> 引用原文:

本文解析了四道编程挑战题目,包括两学生竞争、魔法棒、受支配子数组及另一怪物击杀问题。通过贪心策略、二分查找等算法解决实际问题,深入探讨了数据结构和算法的应用。
贪心,判断一下左边和右边
#include <stdio.h>
#include <iostream>
#include <cstring>
#include <algorithm>
#include <cmath>
#include <queue>
#include <stack>
#pragma GCC optimize(2)
#define mm(i,v) memset(i,v,sizeof i);
#define mp(a, b) make_pair(a, b)
#define one first
#define two second
using namespace std;
typedef long long ll;
typedef pair<int, int > PII;
const int N = 1e6 + 5, mod = 1e9 + 9, INF = 0x3f3f3f3f;
int t, n, x, a, b;
int main()
{
// freopen("in.txt", "r", stdin);
// freopen("out.txt", "w", stdout);
// cin.tie(0);
// cout.tie(0);
// ios::sync_with_stdio(0);
cin >> t;
while (t--) {
cin >> n >> x >> a >> b;
if (abs(a - b) == n - 1) {
cout << n - 1 << endl;
continue;
}
int sum = a + b;
b = a + b - min(a, b);
a = sum - b;
int tmp1 = a - 1, tmp2 = n - b;
b = b + min(x, tmp1 + tmp2);
cout << (b - a) << endl;
}
}
因为当x大于等于y的时候是一定可以通过把x减一的方式将他变成y的,所以我们要尽可能把x变大。策略就是如果x是奇数就把他减去1变成偶数,偶数就直接成二分之三。特判一下如果x是奇数并且(x - 1) * 3 / 2 等于x的话就不可能达到
#include <stdio.h>
#include <iostream>
#include <cstring>
#include <algorithm>
#include <cmath>
#include <queue>
#include <stack>
#include <map>
#pragma GCC optimize(2)
#define mm(i,v) memset(i,v,sizeof i);
#define mp(a, b) make_pair(a, b)
#define one first
#define two second
using namespace std;
typedef long long ll;
typedef pair<int, int > PII;
const int N = 1e6 + 5, mod = 1e9 + 9, INF = 0x3f3f3f3f;
ll t, x, y;
int main()
{
cin >> t;
while (t--) {
cin >> x >> y;
while (1) {
if (x >= y) {
puts("YES");
break;
}
if (!(x & 1)) {
x = x * 3 / 2;
} else {
x--;
ll tmp = x * 3 / 2;
if (tmp == x + 1 || tmp == 0) {
puts("NO");
break;
}
}
}
}
}
/*
1
858993461 1000000000
*/
在读入的时候一边读一边用map记录并更新当前这个数上次出现的位置,更新答案。

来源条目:
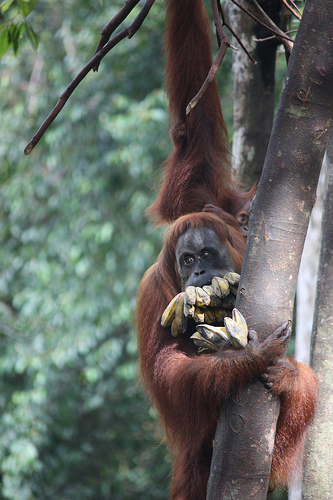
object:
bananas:
[161, 290, 186, 329]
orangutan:
[134, 202, 320, 500]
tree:
[204, 0, 333, 500]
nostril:
[194, 271, 199, 277]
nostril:
[199, 269, 206, 275]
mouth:
[191, 281, 212, 290]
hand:
[245, 320, 303, 366]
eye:
[201, 249, 213, 261]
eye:
[182, 255, 195, 267]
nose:
[193, 260, 206, 277]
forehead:
[176, 225, 218, 252]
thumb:
[247, 329, 258, 344]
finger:
[275, 318, 291, 338]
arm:
[157, 331, 281, 404]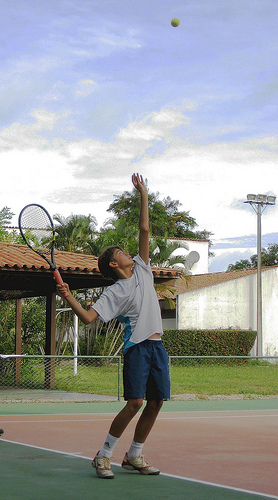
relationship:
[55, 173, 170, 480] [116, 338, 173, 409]
boy wearing blue shorts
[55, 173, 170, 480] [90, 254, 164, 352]
boy wearing a gray shirt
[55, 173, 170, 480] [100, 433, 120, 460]
boy wearing sock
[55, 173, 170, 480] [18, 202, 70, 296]
boy holding racket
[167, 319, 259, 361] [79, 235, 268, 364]
bush by building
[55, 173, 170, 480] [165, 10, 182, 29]
boy serving ball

> 练习任务: 从上面那篇编程题解的最后一句之后接着往下写。

> 练习解答:
#include <stdio.h>
#include <iostream>
#include <cstring>
#include <algorithm>
#include <cmath>
#include <queue>
#include <stack>
#include <map>
#pragma GCC optimize(2)
#define mm(i,v) memset(i,v,sizeof i);
#define mp(a, b) make_pair(a, b)
#define one first
#define two second
using namespace std;
typedef long long ll;
typedef pair<int, int > PII;
const int N = 2e5 + 5, mod = 1e9 + 9, INF = 0x3f3f3f3f;
int t, n;
int a[N];
map <int, int> Map;
int main()
{
cin >> t;
while (t--) {
cin >> n;
Map.clear();
int ans = INF;
for (int i = 1; i <= n; ++i) {
scanf("%d", &a[i]);
if (Map[a[i]] != 0) {
if (i - Map[a[i]] + 1 < ans) {
ans = i - Map[a[i]] + 1;
Map[a[i]] = 0;
}
}
Map[a[i]] = i;
}
if (n == 1) {
puts("-1");
continue;
}
if (ans != INF)
cout << ans << endl;
else
puts("-1");
}
}
D - Yet Another Monster Killing Problem
特判后把奥特曼二分着来打怪兽
#include <stdio.h>
#include <iostream>
#include <cstring>
#include <algorithm>
#include <cmath>
#include <queue>
#include <stack>
#pragma GCC optimize(2)
#define mm(i,v) memset(i,v,sizeof i);
#define mp(a, b) make_pair(a, b)
#define one first
#define two second
using namespace std;
typedef long long ll;
typedef pair<int, int > PII;
const int N = 2e5 + 5, mod = 1e9 + 9, INF = 0x3f3f3f3f;
int t, n, m, maxx, tid, pos, res;
int a[N], id[N];
PII e[N];
int main()
{
cin >> t;
while (t--) {
cin >> n;
int w = -1;
for (int i = 1; i <= n; ++i) {
scanf("%d", &a[i]);
w = max(w, a[i]);
}
cin >> m;
bool flag = 1;
for (int i = 1; i <= m; ++i) {
scanf("%d%d", &e[i].first, &e[i].second);
if (e[i].first >= w)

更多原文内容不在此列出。